Bill seeking special status for India fails to pass US Senate
The Senate has failed to recognise India as a "global strategic and defence partner" of the US after a key amendment necessary to modify its export control regulations could not be passed.
A day after Prime Minister Narendra Modi's recent address to a joint session of Congress, top Republican senator John McCain had moved an amendment to the National Defence Authorisation Act (NDAA-17) which if passed would have recognised India as a global strategic and defence partner.
The US had recognised India as a "major defence partner" in a joint statement issued after Modi held talks with President Barack Obama which supported defence-related trade and technology transfer to the country which would now be treated on par with America's closest allies.
NDAA was passed by the Senate with an overwhelming bipartisan vote of 85-13. But some of the key amendments including the (SA 4618) even though they had bipartisan support could not be passed by the Senate.

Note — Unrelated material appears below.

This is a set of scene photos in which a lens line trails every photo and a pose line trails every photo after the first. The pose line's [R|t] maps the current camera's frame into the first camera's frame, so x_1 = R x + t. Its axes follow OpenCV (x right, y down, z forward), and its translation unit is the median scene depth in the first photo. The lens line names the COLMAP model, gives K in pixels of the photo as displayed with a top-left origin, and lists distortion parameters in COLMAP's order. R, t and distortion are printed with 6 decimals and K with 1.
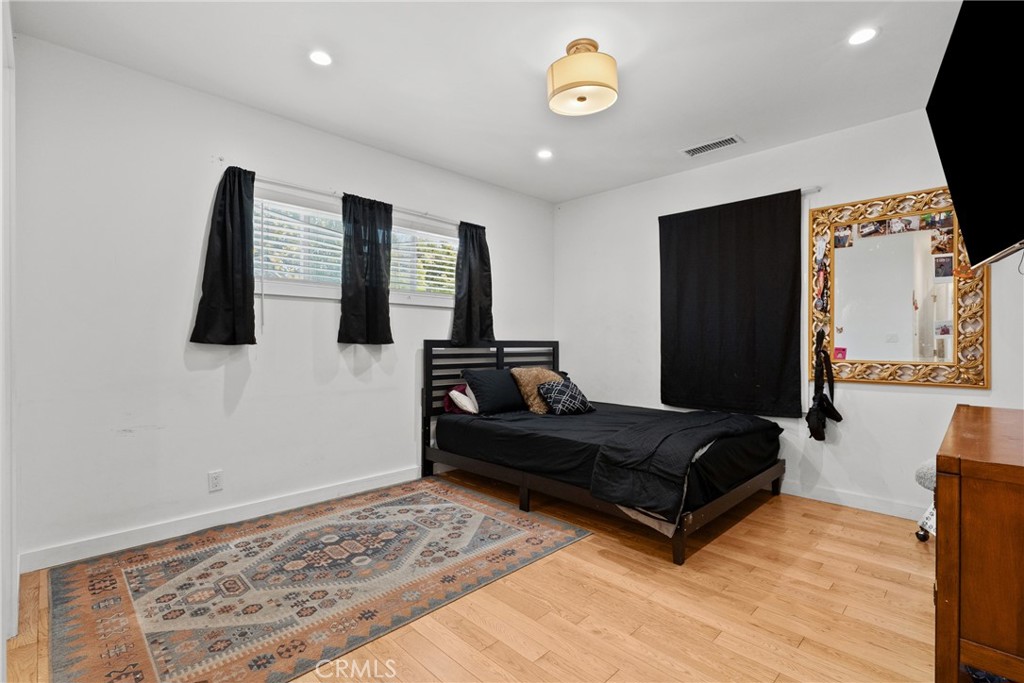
lens RADIAL K [[469.8, 0, 509.7], [0, 469.8, 345.6], [0, 0, 1]] dist [-0.006411, 0.003090]
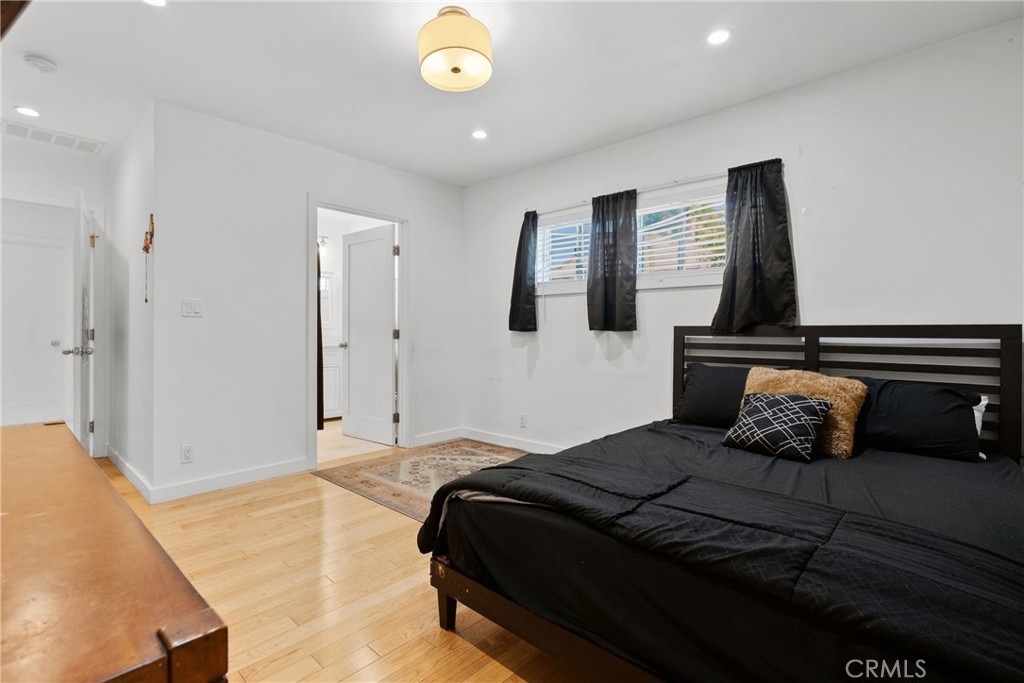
lens RADIAL K [[469.8, 0, 510.0], [0, 469.8, 334.8], [0, 0, 1]] dist [-0.006411, 0.003090]
pose [[0.053621, 0.004440, -0.998551, 0.730783], [-0.006940, 0.999968, 0.004074, 0.002113], [0.998537, 0.006711, 0.053651, 0.702871]]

"The (Senate) amendment (No 4618) was not adopted to the NDAA," a Congressional aide told PTI.
Without specifically mentioning this particular legislative move on India, McCain expressed disappointment that many key amendments could not see the light of day.
"I regret that the Senate was unable to debate and vote on several matters critical to our national security, many of which enjoyed broad bipartisan support," McCain said in a statement.
"In particular, I am deeply disappointed the Senate was not able to increase the number of special immigrant visas for Afghans who risked their lives to help America in a time of war, and whose lives are still at risk today," he said.
"Too often throughout this process, a single senator was able to bring the Senate's work on our national defence to a halt. This was a breakdown in the decorum of the Senate, and one that will have serious consequences," McCain said.
The McCain amendment said that the relationship between the United States and India has developed over the past two decades to become a multifaceted, global strategic and defence partnership rooted in shared democratic values and the promotion of mutual prosperity, greater economic cooperation, regional peace, security, and stability.
As such it asked the president to such actions as may be necessary "to recognise the status of India as a global strategic and defence partner" of the US through appropriate modifications to defence export control regulations.
It also asked the president to approve and facilitate the transfer of advanced technology in the context of, and in order to satisfy, combined military planning with the Indian military for missions such as humanitarian assistance and disaster relief, counter piracy, and maritime domain awareness.